- **Supplied material**
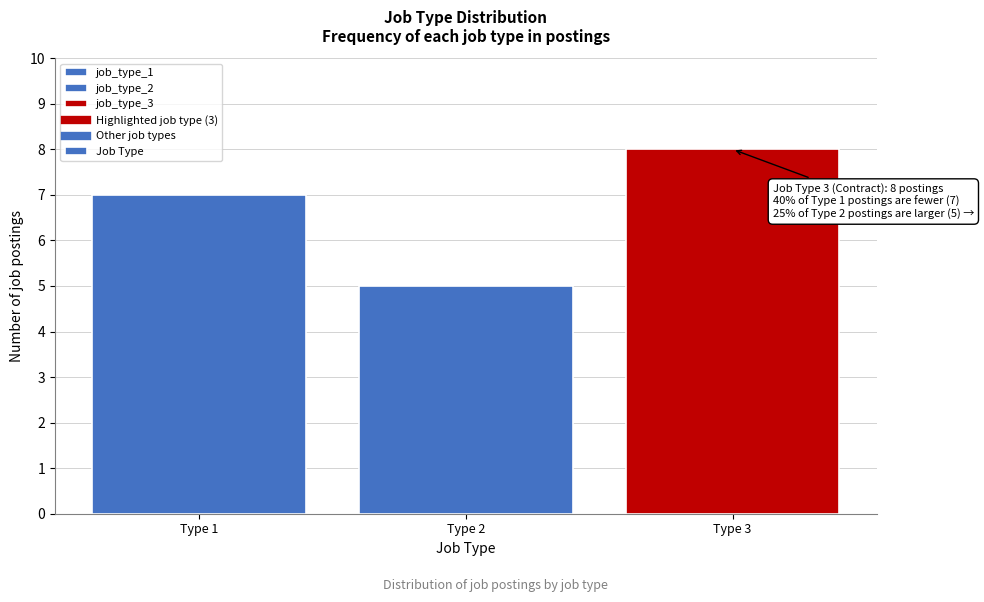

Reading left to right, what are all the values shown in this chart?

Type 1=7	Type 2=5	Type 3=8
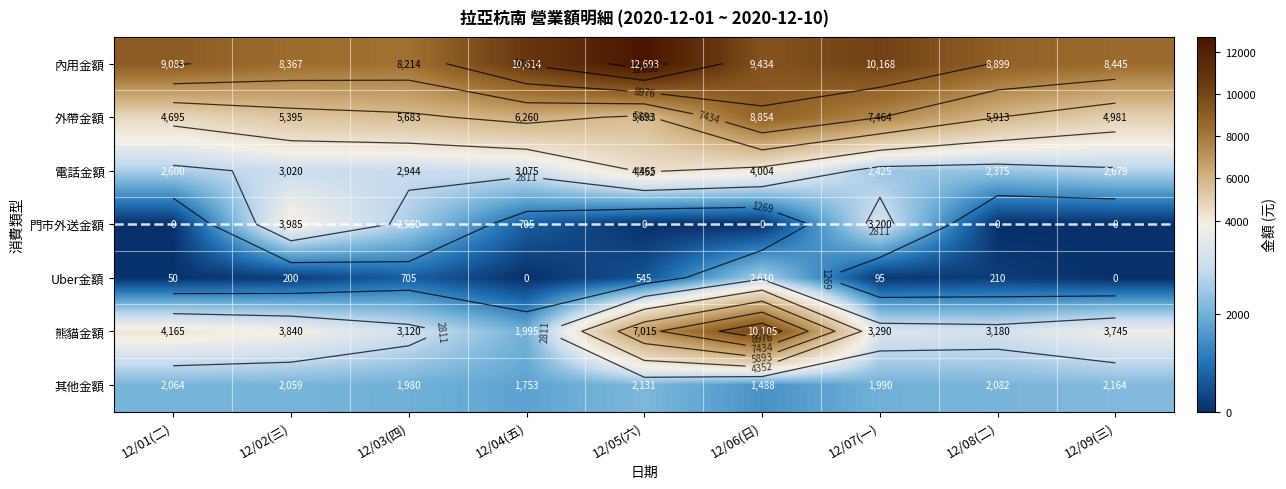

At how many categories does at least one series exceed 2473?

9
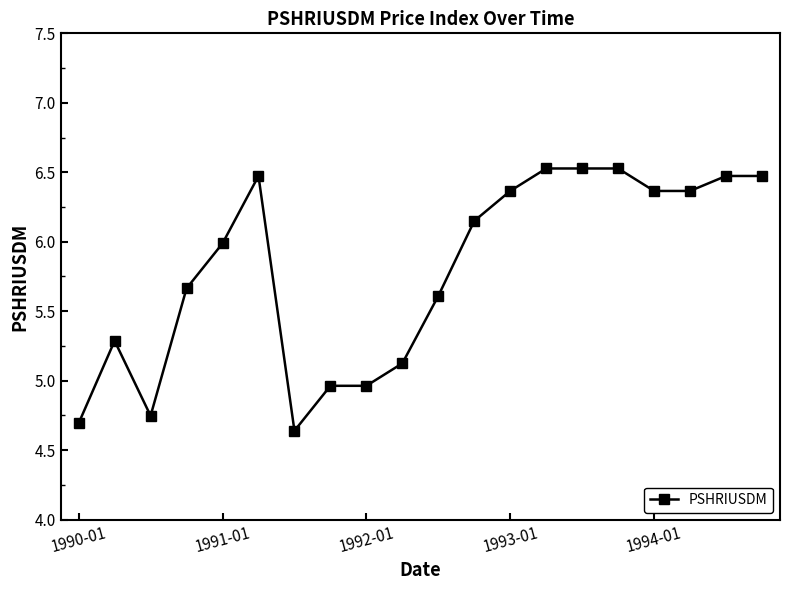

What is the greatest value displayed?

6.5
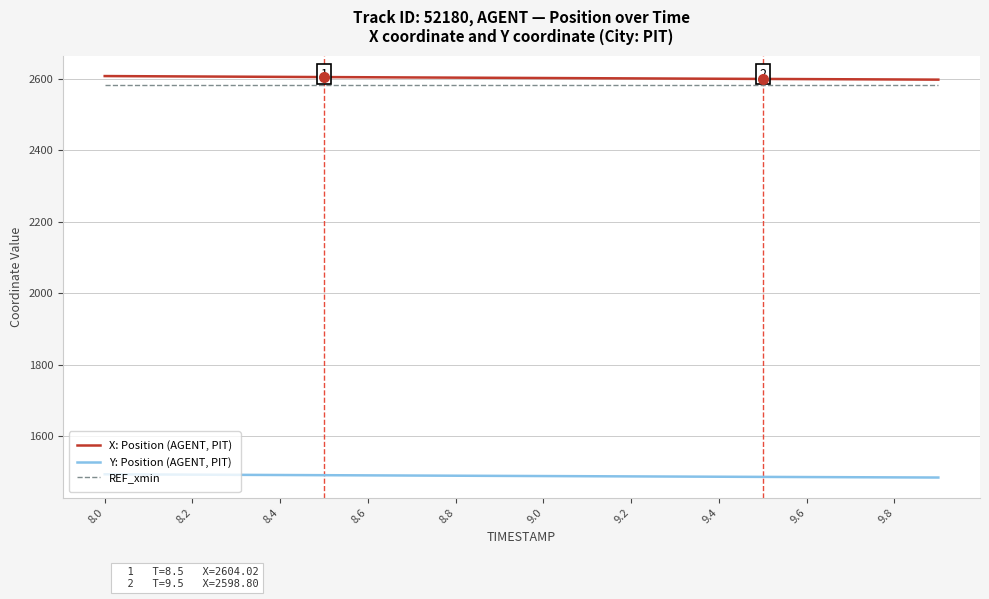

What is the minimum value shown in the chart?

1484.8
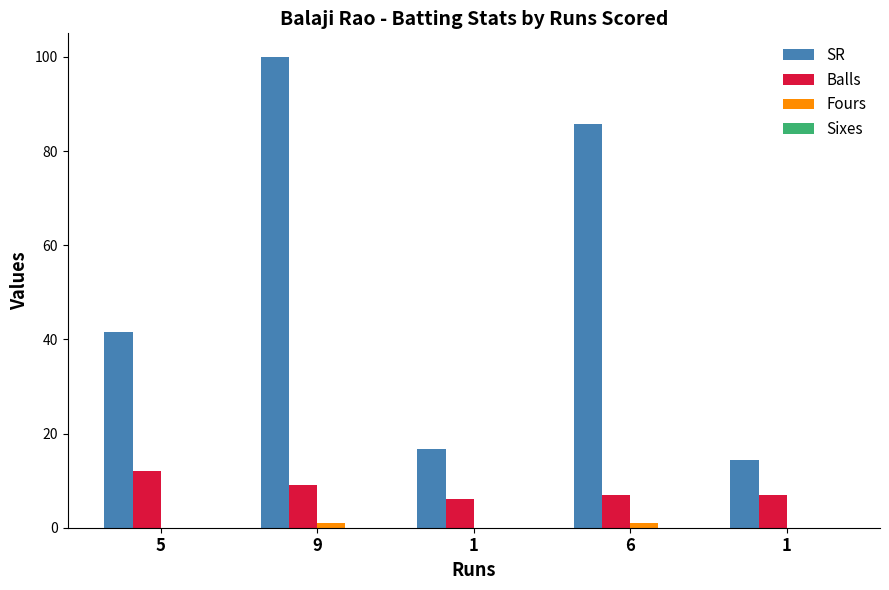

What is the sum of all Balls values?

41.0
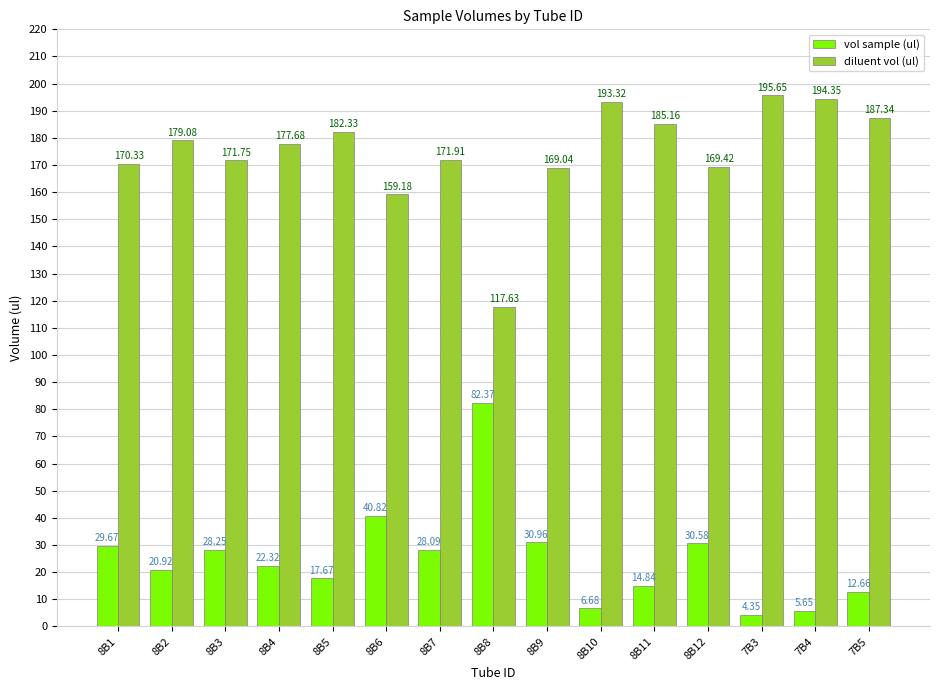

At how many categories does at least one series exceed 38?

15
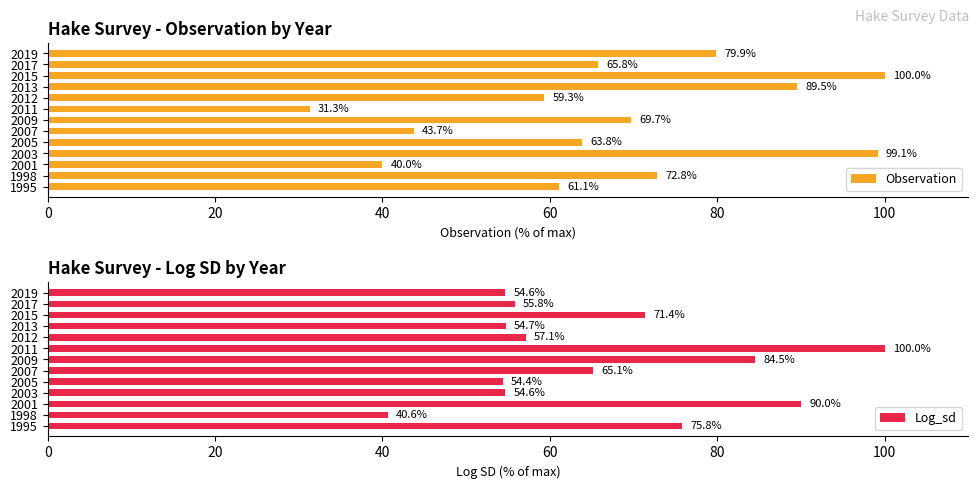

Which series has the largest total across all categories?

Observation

- **Exercise requirements**
Rewrite the stretch from the line containing "Which series has" through the end of the records, replacing "largest" with "smallest" and leaving everything else unchanged.

- **Problem solution**
Which series has the smallest total across all categories?

Observation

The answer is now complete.